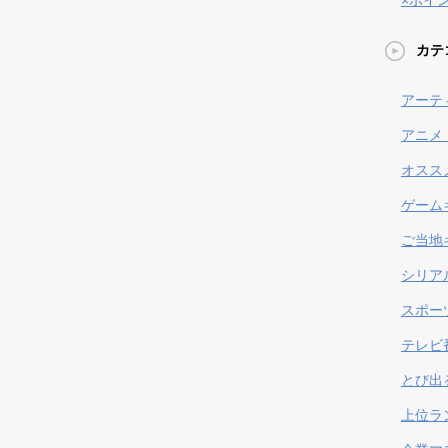
×ポイ
カテ
アーテ
アニメ
オスス
ゲーム
ご当地
シリア
スポー
テレビ
とび出
上位ラ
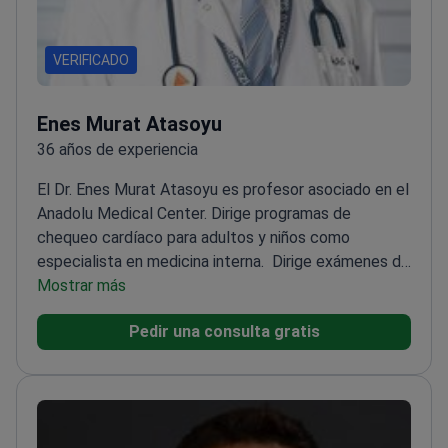
VERIFICADO
Enes Murat Atasoyu
36 años de experiencia
El Dr. Enes Murat Atasoyu es profesor asociado en el
Anadolu Medical Center. Dirige programas de
chequeo cardíaco para adultos y niños como
especialista en medicina interna.
Dirige exámenes de
salud premium y oncológicos para pacientes adultos
Mostrar más
y pediátricos
Especializado en hipertensión, un factor
Pedir una consulta gratis
crítico para la salud del corazón y la función
renal
Profesor asociado en un centro médico afiliado
a Johns Hopkins Medicine
Miembro de la Sociedad
Internacional de Nefrología y de varios organismos
médicos europeos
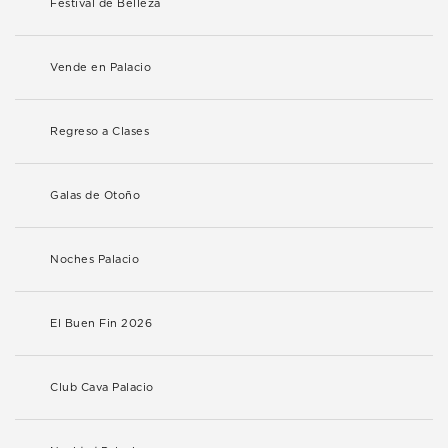
Festival de Belleza
Vende en Palacio
Regreso a Clases
Galas de Otoño
Noches Palacio
El Buen Fin 2026
Club Cava Palacio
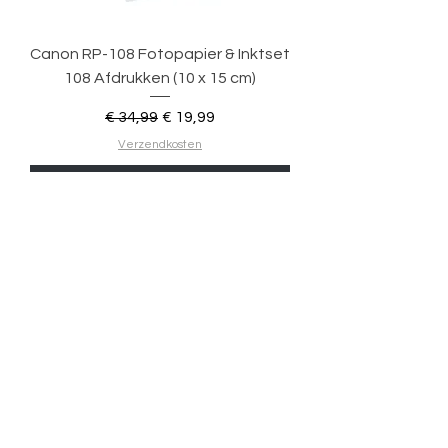
Canon RP-108 Fotopapier & Inktset
108 Afdrukken (10 x 15 cm)
Normale prijs
Verkoopprijs
€ 34,99
€ 19,99
Verzendkosten
In winkelwagen
Nieuw met doos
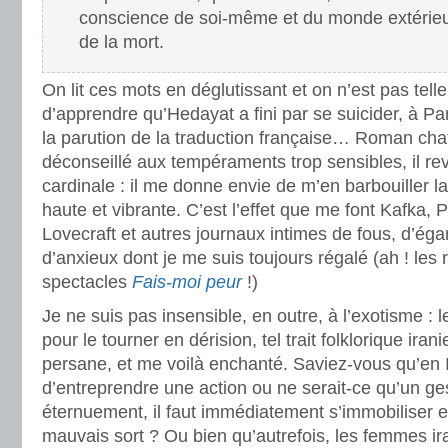
conscience de soi-même et du monde extérieur
de la mort.
On lit ces mots en déglutissant et on n’est pas tell
d’apprendre qu’Hedayat a fini par se suicider, à Pa
la parution de la traduction française… Roman chat
déconseillé aux tempéraments trop sensibles, il re
cardinale : il me donne envie de m’en barbouiller la 
haute et vibrante. C’est l’effet que me font Kafka,
Lovecraft et autres journaux intimes de fous, d’ég
d’anxieux dont je me suis toujours régalé (ah ! les
spectacles
Fais-moi peur
!)
Je ne suis pas insensible, en outre, à l’exotisme : l
pour le tourner en dérision, tel trait folklorique iranie
persane, et me voilà enchanté. Saviez-vous qu’en 
d’entreprendre une action ou ne serait-ce qu’un ge
éternuement, il faut immédiatement s’immobiliser e
mauvais sort ? Ou bien qu’autrefois, les femmes iran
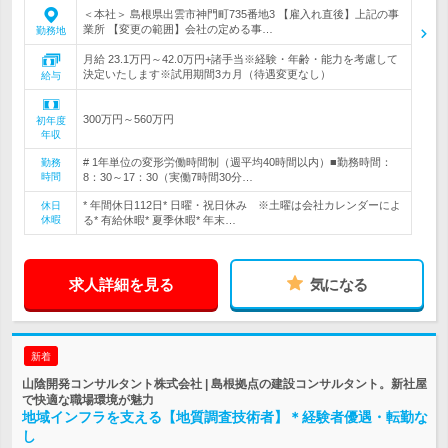
＜本社＞ 島根県出雲市神門町735番地3 【雇入れ直後】上記の事
業所 【変更の範囲】会社の定める事…
勤務地
月給 23.1万円～42.0万円+諸手当※経験・年齢・能力を考慮して
決定いたします※試用期間3カ月（待遇変更なし）
給与
300万円～560万円
初年度
年収
# 1年単位の変形労働時間制（週平均40時間以内）■勤務時間：
勤務
時間
8：30～17：30（実働7時間30分…
* 年間休日112日* 日曜・祝日休み ※土曜は会社カレンダーによ
休日
休暇
る* 有給休暇* 夏季休暇* 年末…
求人詳細を見る
気になる
新着
山陰開発コンサルタント株式会社 | 島根拠点の建設コンサルタント。新社屋
で快適な職場環境が魅力
地域インフラを支える【地質調査技術者】＊経験者優遇・転勤な
し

━━━━━━━━━━━━━━━━

▸ Requirement: Edit the text of the data above, replacing "Verzendkosten" with "Bezorgkosten" and leaving every other line unchanged. Leave the pictures out of the answer.

▸ Response for this exercise:
×ポイ
カテ
アーテ
アニメ
オスス
ゲーム
ご当地
シリア
スポー
テレビ
とび出
上位ラ
VERIFICADO
Enes Murat Atasoyu
36 años de experiencia
El Dr. Enes Murat Atasoyu es profesor asociado en el
Anadolu Medical Center. Dirige programas de
chequeo cardíaco para adultos y niños como
especialista en medicina interna.
Dirige exámenes de
salud premium y oncológicos para pacientes adultos
Mostrar más
y pediátricos
Especializado en hipertensión, un factor
Pedir una consulta gratis
crítico para la salud del corazón y la función
renal
Profesor asociado en un centro médico afiliado
a Johns Hopkins Medicine
Miembro de la Sociedad
Internacional de Nefrología y de varios organismos
médicos europeos
Festival de Belleza
Vende en Palacio
Regreso a Clases
Galas de Otoño
Noches Palacio
El Buen Fin 2026
Club Cava Palacio
Canon RP-108 Fotopapier & Inktset
108 Afdrukken (10 x 15 cm)
Normale prijs
Verkoopprijs
€ 34,99
€ 19,99
Bezorgkosten
In winkelwagen
Nieuw met doos
conscience de soi-même et du monde extérieur
de la mort.
On lit ces mots en déglutissant et on n’est pas tell
d’apprendre qu’Hedayat a fini par se suicider, à Pa
la parution de la traduction française… Roman chat
déconseillé aux tempéraments trop sensibles, il re
cardinale : il me donne envie de m’en barbouiller la 
haute et vibrante. C’est l’effet que me font Kafka,
Lovecraft et autres journaux intimes de fous, d’ég
d’anxieux dont je me suis toujours régalé (ah ! les
spectacles
Fais-moi peur
!)
Je ne suis pas insensible, en outre, à l’exotisme : l
pour le tourner en dérision, tel trait folklorique iranie
persane, et me voilà enchanté. Saviez-vous qu’en 
d’entreprendre une action ou ne serait-ce qu’un ge
éternuement, il faut immédiatement s’immobiliser e
mauvais sort ? Ou bien qu’autrefois, les femmes iran
＜本社＞ 島根県出雲市神門町735番地3 【雇入れ直後】上記の事
業所 【変更の範囲】会社の定める事…
勤務地
月給 23.1万円～42.0万円+諸手当※経験・年齢・能力を考慮して
決定いたします※試用期間3カ月（待遇変更なし）
給与
300万円～560万円
初年度
年収
# 1年単位の変形労働時間制（週平均40時間以内）■勤務時間：
勤務
時間
8：30～17：30（実働7時間30分…
* 年間休日112日* 日曜・祝日休み ※土曜は会社カレンダーによ
休日
休暇
る* 有給休暇* 夏季休暇* 年末…
求人詳細を見る
気になる
新着
山陰開発コンサルタント株式会社 | 島根拠点の建設コンサルタント。新社屋
で快適な職場環境が魅力
地域インフラを支える【地質調査技術者】＊経験者優遇・転勤な
し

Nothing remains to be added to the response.